TRY IT:
Below are some records: retype them all exactly, but not the pictures.

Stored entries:
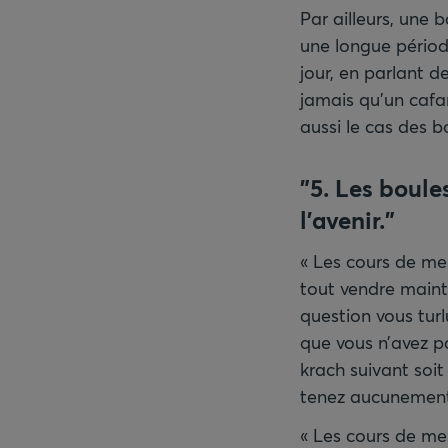
Par ailleurs, une 
une longue périod
jour, en parlant de
jamais qu’un cafar
aussi le cas des b
"5. Les boules
l’avenir."
« Les cours de me
tout vendre mainte
question vous turl
que vous n’avez pa
krach suivant soit
tenez aucunemen
« Les cours de me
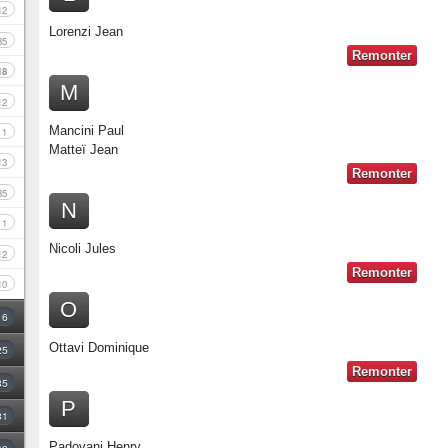
12
Lorenzi Jean
85
Remonter
18
M
12
Mancini Paul
1
Matteï Jean
13
Remonter
35
N
1
Nicoli Jules
12
Remonter
10
O
16
Ottavi Dominique
25
Remonter
35
P
31
Padovani Henry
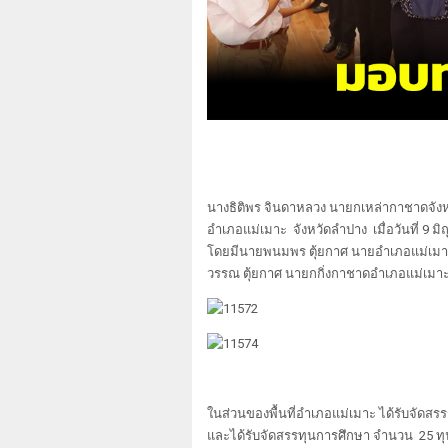
นางธิติพร จินดาหลวง นายกเหล่ากาชาดจัง
อำเภอแม่เมาะ จังหวัดลำปาง เมื่อวันที่ 9
โดยมีนายพนมพร ตุ้ยกาศ นายอำเภอแม่เม
วรรณ ตุ้ยกาศ นายกกิ่งกาชาดอำเภอแม่เมา
ในส่วนของพื้นที่อำเภอแม่เมาะ ได้รับจัดส
และได้รับจัดสรรทุนการศึกษา จำนวน 25 ทุน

RESULT OF THE EXERCISE:
Par ailleurs, une 
une longue périod
jour, en parlant de
jamais qu’un cafar
aussi le cas des b
"5. Les boules
l’avenir."
« Les cours de me
tout vendre mainte
question vous turl
que vous n’avez pa
krach suivant soit
tenez aucunemen
« Les cours de me
12
Lorenzi Jean
85
Remonter
18
M
12
Mancini Paul
1
Matteï Jean
13
Remonter
35
N
1
Nicoli Jules
12
Remonter
10
O
16
Ottavi Dominique
25
Remonter
35
P
31
Padovani Henry
นางธิติพร จินดาหลวง นายกเหล่ากาชาดจัง
อำเภอแม่เมาะ จังหวัดลำปาง เมื่อวันที่ 9
โดยมีนายพนมพร ตุ้ยกาศ นายอำเภอแม่เม
วรรณ ตุ้ยกาศ นายกกิ่งกาชาดอำเภอแม่เมา
ในส่วนของพื้นที่อำเภอแม่เมาะ ได้รับจัดส
และได้รับจัดสรรทุนการศึกษา จำนวน 25 ทุน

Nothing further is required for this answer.